Task 3: To find the minimum number of arrests, I have to remove the edges of a minimum number of nodes from the graph, so that the remaining graph will have no edges. By reducing this problem to the precedent one, I have deducted that this is efficiently done by eliminating the edges outsides of the nodes that make up the max-clique in the complementary graph. To do so, I will have to build the complementary graph and run task2 until I get the size of the max-clique and the correct output will be nodes that are not part of it. Note: I will start by searching for cliques of size 'families', then decrease the size.

Complexities: initializeHashmaps: O(n) makeComplementary: O(n^2) relationsNumber: O(n) readProblemData: O(m) reduceToTask2: O(n^2) extractAnswerFromTask2: O(l), where l is the size of the max-clique found in the complementary graph writeAnswer: O(n)

BonusTask: To solve this task, I am using the same logic from the previous task. However, I will find the max-clique without having to reduce the problem to task2. This means I will have to check if the found clique covers every single edge in the graph, and it is of minimum size. To ensure it is a minimum clique, I will find the max-clique in the complementary graph, and then remove those nodes, so that the remaining ones are the ones I need. I gave every soft clause a weight equal to 1, each representing whether the given node is part of the clique or not. To make sure every edge is covered by the chosen clique and to improve performance, I am using the following logic: The nodes in the clique I need contain all the edges of the graph. This means, I can rebuild the initial graph, by only using these nodes. To further improve performance, I am not building and comparing a new graph to the original one every time, I am only checking if the nodes in the clique I found have connections to all the nodes from the original.(If some nodes from the graph have no edges at all, I will also take them into consideration, while checking the 'new graph')

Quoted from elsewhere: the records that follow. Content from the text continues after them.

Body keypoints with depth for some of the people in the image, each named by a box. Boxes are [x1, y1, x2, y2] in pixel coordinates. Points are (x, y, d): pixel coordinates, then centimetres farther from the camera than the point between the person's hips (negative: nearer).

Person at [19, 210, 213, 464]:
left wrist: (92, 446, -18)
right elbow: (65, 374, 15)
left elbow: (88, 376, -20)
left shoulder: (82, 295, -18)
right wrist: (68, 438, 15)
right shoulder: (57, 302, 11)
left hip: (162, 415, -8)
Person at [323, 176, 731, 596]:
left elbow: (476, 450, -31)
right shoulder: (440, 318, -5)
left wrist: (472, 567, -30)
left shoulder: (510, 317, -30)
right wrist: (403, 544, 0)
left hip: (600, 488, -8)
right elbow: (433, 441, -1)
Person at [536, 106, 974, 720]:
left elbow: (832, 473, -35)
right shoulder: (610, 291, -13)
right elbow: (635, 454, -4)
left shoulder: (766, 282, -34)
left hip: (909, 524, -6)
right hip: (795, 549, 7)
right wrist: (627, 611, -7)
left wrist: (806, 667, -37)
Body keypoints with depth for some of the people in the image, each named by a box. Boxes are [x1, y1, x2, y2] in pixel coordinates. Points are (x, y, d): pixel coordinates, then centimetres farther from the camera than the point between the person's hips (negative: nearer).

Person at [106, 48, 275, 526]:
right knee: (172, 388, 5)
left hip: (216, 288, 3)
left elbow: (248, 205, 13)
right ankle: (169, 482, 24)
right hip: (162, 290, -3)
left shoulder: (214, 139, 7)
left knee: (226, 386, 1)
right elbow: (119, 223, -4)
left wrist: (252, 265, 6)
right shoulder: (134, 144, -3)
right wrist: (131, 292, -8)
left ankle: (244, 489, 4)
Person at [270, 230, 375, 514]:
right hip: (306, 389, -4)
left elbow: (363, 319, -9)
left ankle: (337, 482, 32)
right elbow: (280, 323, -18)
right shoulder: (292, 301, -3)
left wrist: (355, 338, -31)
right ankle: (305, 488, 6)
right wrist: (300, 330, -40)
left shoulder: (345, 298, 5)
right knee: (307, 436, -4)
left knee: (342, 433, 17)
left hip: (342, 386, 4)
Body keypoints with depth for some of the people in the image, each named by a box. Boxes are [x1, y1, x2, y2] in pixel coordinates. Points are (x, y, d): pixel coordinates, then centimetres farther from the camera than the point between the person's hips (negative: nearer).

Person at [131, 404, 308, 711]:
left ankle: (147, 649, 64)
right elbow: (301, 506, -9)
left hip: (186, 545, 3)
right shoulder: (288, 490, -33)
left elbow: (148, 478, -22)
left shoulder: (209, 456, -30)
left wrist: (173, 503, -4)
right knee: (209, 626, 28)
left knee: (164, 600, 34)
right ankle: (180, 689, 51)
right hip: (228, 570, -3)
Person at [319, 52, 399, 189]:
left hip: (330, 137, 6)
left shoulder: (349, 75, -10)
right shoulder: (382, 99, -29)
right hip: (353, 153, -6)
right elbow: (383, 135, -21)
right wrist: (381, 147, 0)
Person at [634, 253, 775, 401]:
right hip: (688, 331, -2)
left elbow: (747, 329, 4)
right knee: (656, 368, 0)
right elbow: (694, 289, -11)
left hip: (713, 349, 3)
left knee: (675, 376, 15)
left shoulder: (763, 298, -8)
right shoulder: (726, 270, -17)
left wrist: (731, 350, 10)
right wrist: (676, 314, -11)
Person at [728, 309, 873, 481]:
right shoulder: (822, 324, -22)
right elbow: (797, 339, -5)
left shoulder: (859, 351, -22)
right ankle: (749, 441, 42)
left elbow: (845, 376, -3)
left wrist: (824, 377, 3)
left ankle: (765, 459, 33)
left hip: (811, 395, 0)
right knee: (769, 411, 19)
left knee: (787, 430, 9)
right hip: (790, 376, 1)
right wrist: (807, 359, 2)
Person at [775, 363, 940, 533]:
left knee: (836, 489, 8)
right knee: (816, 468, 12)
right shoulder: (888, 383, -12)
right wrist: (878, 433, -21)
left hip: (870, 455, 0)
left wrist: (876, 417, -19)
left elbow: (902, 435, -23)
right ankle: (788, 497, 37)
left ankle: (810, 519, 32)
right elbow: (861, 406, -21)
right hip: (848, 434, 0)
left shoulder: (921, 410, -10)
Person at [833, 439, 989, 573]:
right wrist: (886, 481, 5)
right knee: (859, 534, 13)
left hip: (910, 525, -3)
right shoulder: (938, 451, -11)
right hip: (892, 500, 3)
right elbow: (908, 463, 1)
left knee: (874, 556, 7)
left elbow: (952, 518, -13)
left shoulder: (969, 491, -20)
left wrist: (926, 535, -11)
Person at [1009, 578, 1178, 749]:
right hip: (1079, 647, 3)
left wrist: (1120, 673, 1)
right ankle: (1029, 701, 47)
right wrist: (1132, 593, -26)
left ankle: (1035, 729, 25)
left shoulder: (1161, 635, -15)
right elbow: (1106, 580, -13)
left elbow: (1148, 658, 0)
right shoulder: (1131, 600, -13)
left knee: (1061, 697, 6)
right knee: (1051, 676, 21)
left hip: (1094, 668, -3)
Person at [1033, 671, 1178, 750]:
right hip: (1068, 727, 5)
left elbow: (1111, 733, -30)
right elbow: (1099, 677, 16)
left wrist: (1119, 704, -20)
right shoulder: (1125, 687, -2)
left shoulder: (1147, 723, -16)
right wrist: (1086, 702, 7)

Complexities: initializeHashmaps: O(n) belongsClique: O(1) findNodes: O(l), where l is the size of the found clique makeComplementary: O(n^2) getCommon: O(n1 * n2), where n1 is the neighbours number of the first node and n2 is the neighbours number of the second node -> worst case scenario is when both nodes are connected to every single node from the graph, resulting in O(n^2) findCLique: O(n * (n - 1) * O(getCommon)) ( O(n^4) is the worst case scenario, when the graph is a complete graph) readProblemData: O(m) formulateOracleQuestion: O(n) decipherOracleQuestion: O(n^2) writeAnswer: O(n)

Note: the complexity of the solve method will always be equal to the greatest complexity that appears in a function that is used to solve a certain task, exception being task3, where the complexity will also depend on the number of times it takes to find out the max-clique by using task2.